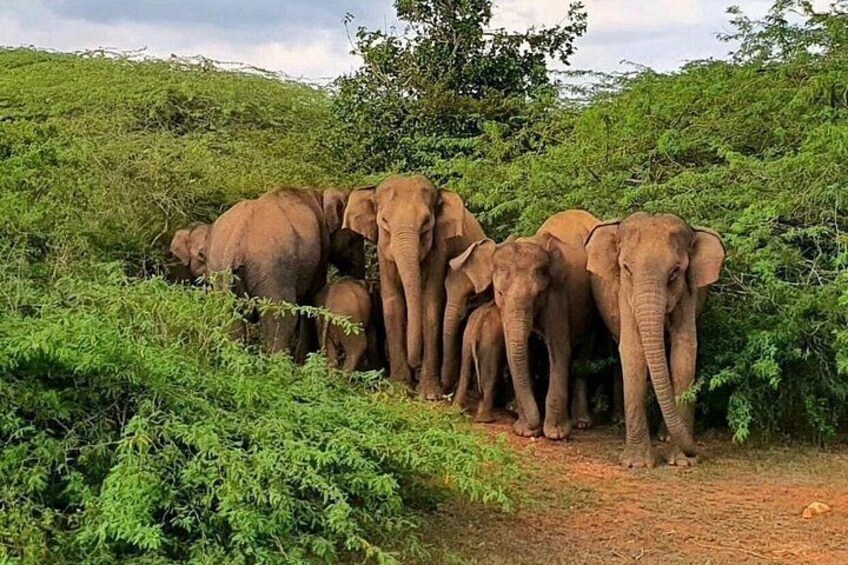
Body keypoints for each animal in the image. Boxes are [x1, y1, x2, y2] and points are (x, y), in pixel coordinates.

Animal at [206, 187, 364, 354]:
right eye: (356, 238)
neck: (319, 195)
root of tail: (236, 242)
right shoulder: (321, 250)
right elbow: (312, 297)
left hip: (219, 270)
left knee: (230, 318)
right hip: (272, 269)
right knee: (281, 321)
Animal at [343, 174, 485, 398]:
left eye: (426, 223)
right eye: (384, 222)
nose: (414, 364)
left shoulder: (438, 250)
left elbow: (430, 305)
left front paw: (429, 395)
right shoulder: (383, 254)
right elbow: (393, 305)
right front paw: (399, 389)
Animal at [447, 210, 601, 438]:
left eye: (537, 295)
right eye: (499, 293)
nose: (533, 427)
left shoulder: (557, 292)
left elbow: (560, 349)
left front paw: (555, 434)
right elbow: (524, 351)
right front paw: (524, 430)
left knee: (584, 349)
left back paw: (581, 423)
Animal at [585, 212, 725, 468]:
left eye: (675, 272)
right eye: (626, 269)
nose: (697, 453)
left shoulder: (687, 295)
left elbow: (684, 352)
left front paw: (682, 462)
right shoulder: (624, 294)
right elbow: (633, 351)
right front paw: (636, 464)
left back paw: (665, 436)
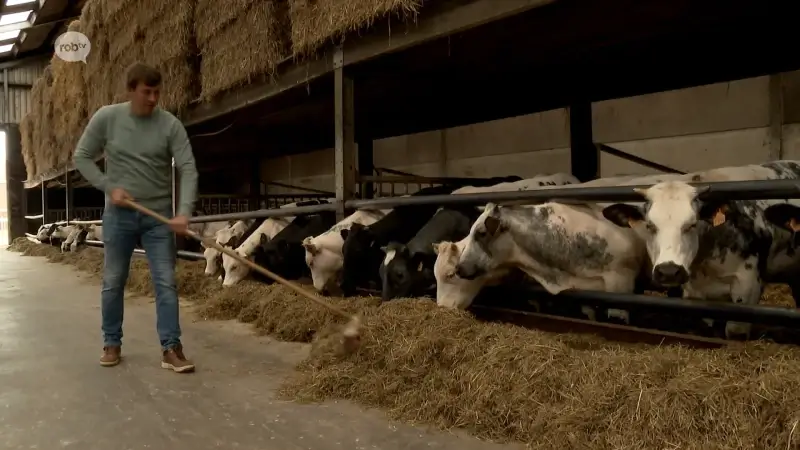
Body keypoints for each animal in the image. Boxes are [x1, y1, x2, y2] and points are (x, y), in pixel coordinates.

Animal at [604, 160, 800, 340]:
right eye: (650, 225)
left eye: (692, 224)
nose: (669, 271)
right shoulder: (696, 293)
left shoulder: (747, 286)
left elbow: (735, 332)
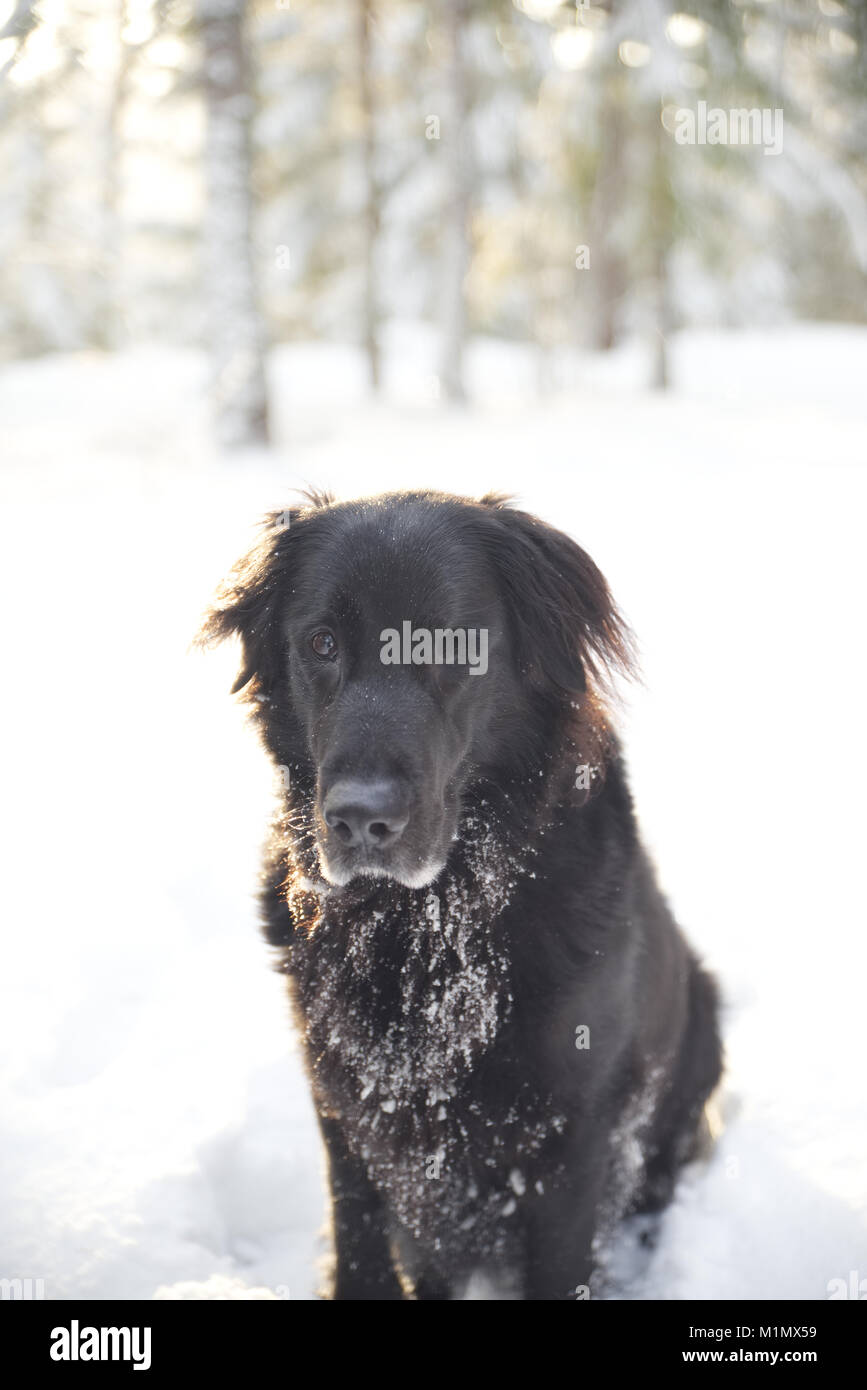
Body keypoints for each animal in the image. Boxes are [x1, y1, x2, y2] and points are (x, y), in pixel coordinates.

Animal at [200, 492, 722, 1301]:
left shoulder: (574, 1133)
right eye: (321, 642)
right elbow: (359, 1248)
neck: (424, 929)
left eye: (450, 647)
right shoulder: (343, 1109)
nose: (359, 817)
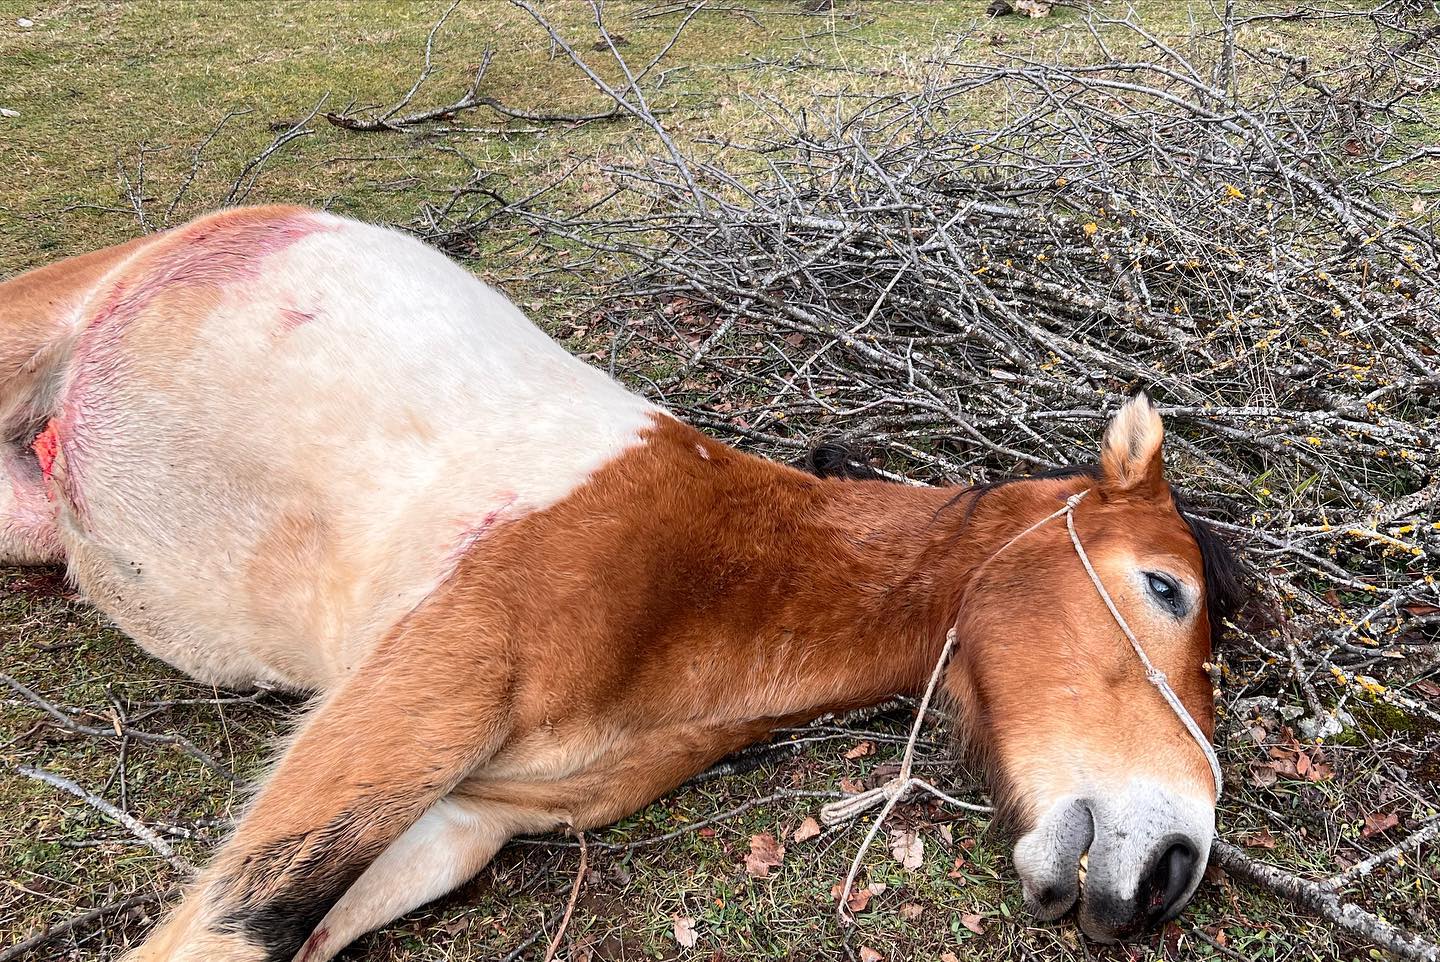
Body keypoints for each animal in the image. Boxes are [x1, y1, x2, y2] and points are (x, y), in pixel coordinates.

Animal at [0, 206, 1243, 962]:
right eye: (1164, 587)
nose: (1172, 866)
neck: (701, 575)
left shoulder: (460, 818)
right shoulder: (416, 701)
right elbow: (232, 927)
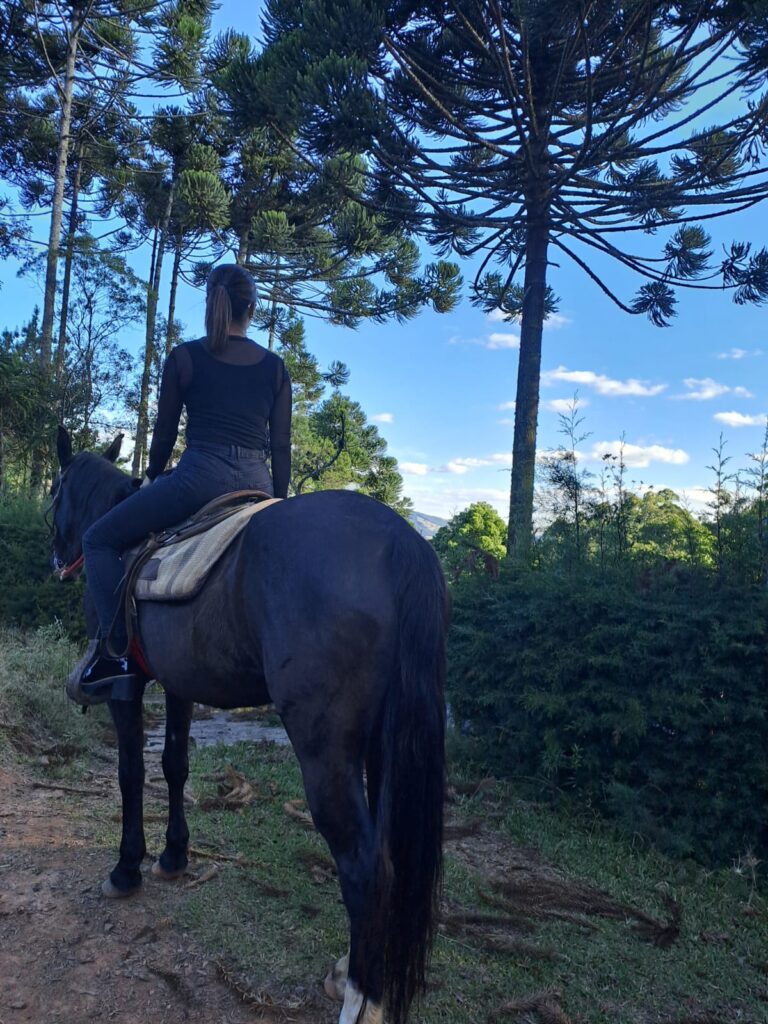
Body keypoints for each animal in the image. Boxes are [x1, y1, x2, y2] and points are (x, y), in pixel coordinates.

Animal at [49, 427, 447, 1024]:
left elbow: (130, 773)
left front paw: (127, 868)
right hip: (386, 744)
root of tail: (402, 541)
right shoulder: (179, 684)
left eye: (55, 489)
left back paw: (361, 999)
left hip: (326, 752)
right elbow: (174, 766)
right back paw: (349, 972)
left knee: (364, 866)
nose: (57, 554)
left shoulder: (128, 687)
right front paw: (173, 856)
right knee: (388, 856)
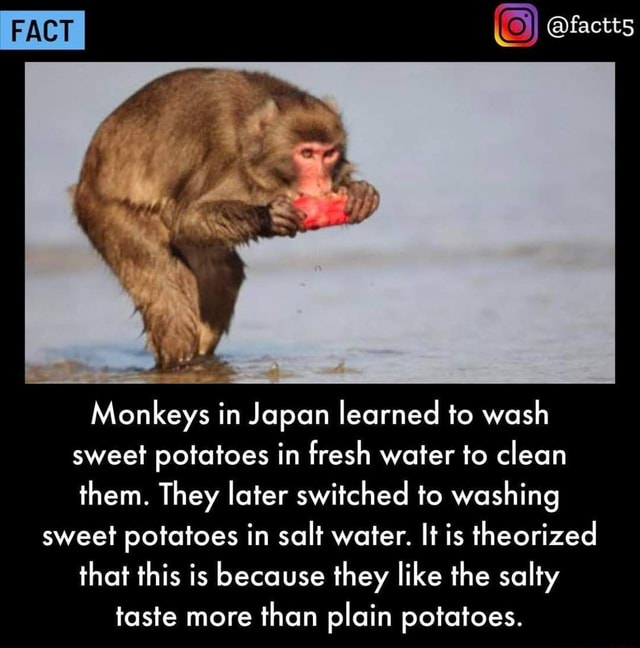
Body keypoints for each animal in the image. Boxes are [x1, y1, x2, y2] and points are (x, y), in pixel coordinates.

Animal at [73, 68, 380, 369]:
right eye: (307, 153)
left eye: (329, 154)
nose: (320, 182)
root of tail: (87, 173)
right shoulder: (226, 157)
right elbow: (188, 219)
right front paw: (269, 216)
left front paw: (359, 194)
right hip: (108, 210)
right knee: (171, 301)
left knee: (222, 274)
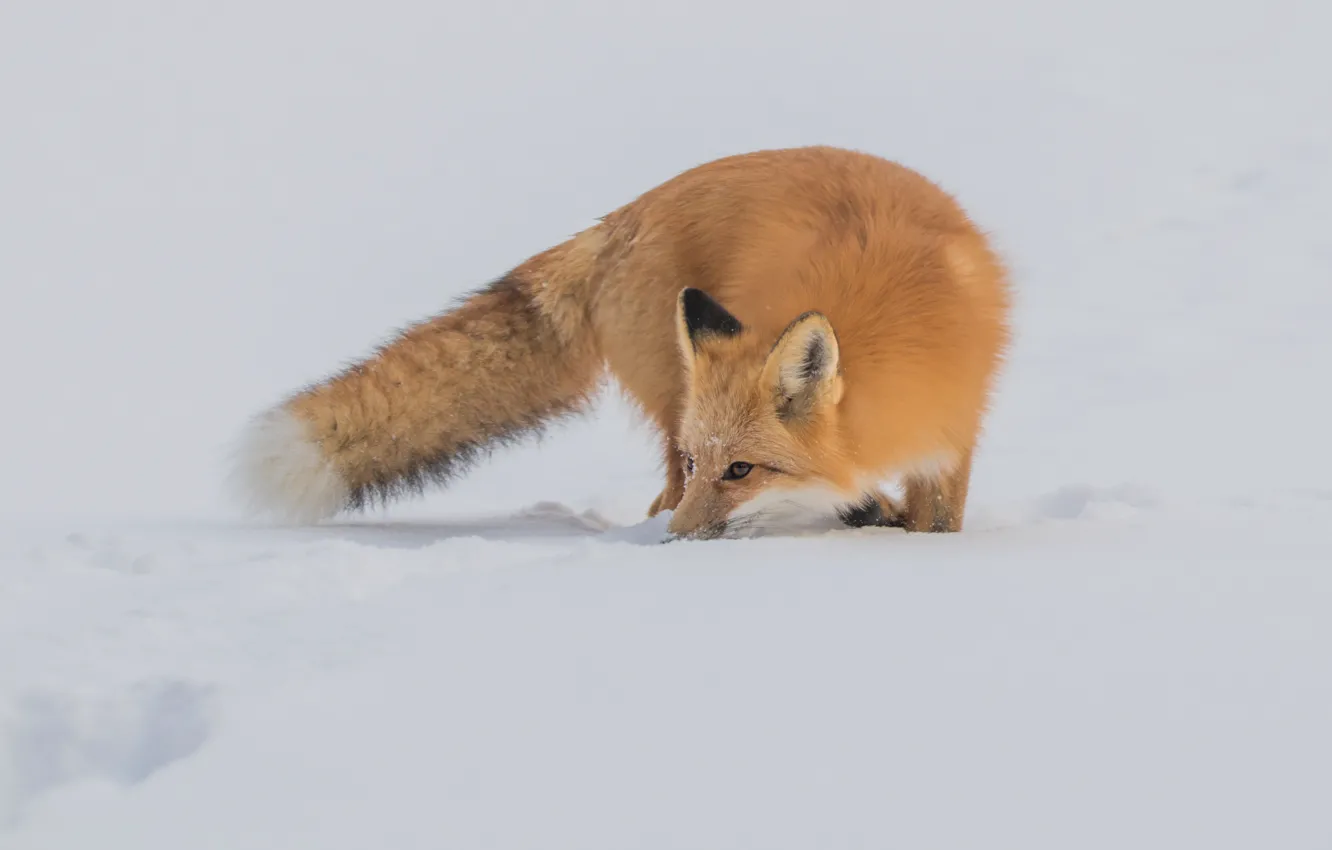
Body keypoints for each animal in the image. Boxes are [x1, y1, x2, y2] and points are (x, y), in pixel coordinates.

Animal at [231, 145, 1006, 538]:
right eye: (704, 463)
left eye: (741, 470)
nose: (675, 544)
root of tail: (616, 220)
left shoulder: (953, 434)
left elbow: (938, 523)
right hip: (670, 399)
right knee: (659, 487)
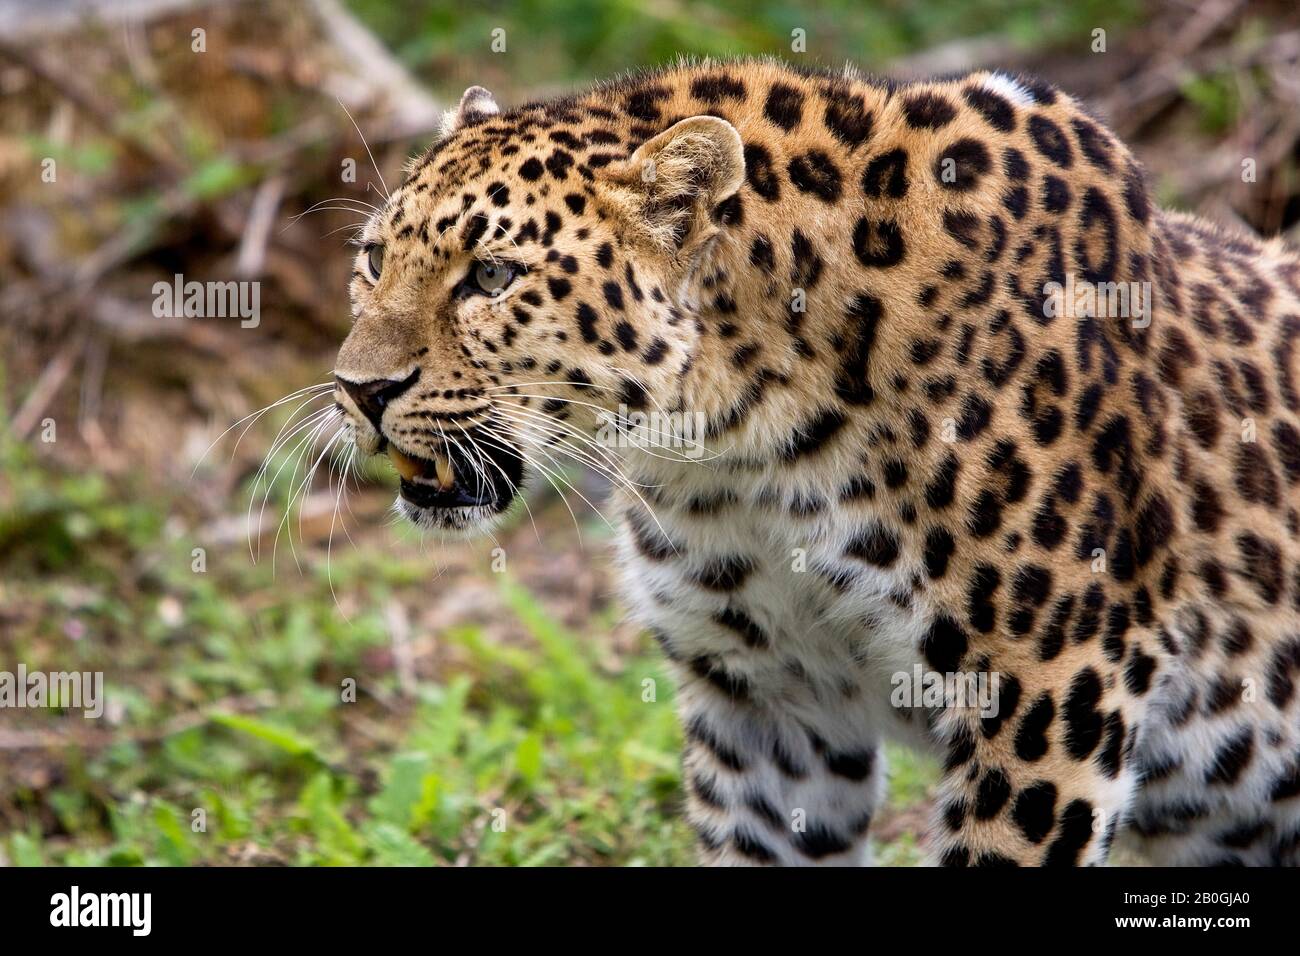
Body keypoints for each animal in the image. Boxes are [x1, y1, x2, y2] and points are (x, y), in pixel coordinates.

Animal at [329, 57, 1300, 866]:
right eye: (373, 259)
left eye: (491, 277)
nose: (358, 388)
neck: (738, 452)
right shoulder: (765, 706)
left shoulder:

========

EXERCISE PROMPT
Give only how many lines above hold "back".

ANSWER FOR THIS EXERCISE
4